Fig. 6.
Co-repressors do not rescue PLZF from inhibition by AML-1/ETO.
293T cells were transiently transfected in 12-well dishes and subjected to luciferase reporter assays. All results are expressed as fold repression compared to the control plasmids. (A) Assays performed with the IL-3Rα-tk-Luc reporter. Lanes 1, 6, 11: pCDNA 400 ng. Lanes 2, 7, 12: PLZF 400 ng. Lanes 3, 8, 13: PLZF 400 ng plus AML-1/ETO 300 ng. Lane 4: PLZF 400 ng and SMRT 300 ng. Lane 5: PLZF 400 ng, SMRT 300 ng, and AML-1/ETO 300 ng. Lane 9: PLZF 400 ng and N-CoR 300 ng.

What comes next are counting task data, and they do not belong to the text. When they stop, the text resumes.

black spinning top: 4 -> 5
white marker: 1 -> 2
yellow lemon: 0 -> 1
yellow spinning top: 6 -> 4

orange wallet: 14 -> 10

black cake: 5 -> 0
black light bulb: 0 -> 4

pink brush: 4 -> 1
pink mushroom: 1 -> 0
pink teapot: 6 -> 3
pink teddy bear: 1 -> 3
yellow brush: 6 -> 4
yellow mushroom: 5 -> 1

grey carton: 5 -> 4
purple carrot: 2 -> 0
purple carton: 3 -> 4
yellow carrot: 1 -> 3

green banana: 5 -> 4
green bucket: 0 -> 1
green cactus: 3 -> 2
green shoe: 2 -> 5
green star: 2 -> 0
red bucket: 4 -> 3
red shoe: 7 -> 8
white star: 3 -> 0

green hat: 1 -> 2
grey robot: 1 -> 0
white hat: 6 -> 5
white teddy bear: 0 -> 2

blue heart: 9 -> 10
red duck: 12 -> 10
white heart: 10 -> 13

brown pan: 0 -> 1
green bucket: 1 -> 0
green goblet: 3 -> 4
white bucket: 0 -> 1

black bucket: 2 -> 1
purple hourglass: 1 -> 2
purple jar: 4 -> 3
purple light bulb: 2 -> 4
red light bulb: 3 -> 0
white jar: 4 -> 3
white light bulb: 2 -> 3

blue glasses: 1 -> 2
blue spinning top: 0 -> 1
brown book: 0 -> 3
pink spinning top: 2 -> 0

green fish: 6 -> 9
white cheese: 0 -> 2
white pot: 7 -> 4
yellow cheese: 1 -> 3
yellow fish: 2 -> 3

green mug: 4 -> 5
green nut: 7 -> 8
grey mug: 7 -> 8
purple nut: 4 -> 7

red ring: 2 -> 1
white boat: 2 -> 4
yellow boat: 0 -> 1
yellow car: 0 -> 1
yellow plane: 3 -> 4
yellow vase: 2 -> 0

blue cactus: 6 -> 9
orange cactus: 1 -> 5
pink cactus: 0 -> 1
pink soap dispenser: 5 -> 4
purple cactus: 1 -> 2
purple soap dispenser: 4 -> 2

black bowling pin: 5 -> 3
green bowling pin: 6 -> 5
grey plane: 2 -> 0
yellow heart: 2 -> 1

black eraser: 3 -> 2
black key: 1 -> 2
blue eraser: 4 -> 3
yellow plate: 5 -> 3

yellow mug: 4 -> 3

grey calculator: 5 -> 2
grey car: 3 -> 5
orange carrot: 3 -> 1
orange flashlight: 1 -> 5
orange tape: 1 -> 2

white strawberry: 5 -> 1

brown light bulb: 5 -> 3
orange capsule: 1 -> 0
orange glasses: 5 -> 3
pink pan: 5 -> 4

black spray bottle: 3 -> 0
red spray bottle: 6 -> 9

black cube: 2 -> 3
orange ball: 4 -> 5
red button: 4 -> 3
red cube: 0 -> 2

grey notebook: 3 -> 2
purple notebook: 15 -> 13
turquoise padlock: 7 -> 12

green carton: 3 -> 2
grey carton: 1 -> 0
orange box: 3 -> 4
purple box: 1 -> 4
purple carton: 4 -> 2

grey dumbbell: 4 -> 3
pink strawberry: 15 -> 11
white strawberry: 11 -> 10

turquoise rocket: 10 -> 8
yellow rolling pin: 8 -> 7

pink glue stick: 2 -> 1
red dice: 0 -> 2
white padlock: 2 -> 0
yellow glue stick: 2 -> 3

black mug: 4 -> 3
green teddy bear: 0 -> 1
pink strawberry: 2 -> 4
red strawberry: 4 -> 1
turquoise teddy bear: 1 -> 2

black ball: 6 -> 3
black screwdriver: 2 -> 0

Lane 10: PLZF 400 ng, N-CoR 300 ng, and AML-1/ETO 300 ng. Lane 14: PLZF 400 ng plus ETO 300 ng. Lane 15: PLZF 400 ng, ETO 300 ng, and AML-1/ETO 300 ng. Panels B, C and D: Assays performed with the (GAL4)5-tk-Luc reporter. (B) Lanes 1, 6: GAL41–147 400 ng. Lanes 2, 7: GAL4-PLZF 400 ng. Lanes 3, 8: GAL4-PLZF 400 ng and AML-1/ETO 300 ng. Lane 4: GAL4-PLZF 400 ng and SMRT 300 ng. Lane 5: GAL4-PLZF 400 ng, SMRT 300 ng, and AML-1/ETO 300 ng. Lane 9: GAL4-PLZF 400 ng and ETO 300 ng. Lane 10: GAL4-PLZF 400 ng, ETO 300 ng, and AML-1/ETO 300 ng. Panels C and D correspond to experiments performed with GAL4-BTB/POZ and GAL4-RD2, with doses similar to those in B. The results of all graphs reflect the average of multiple experiments ± SEM.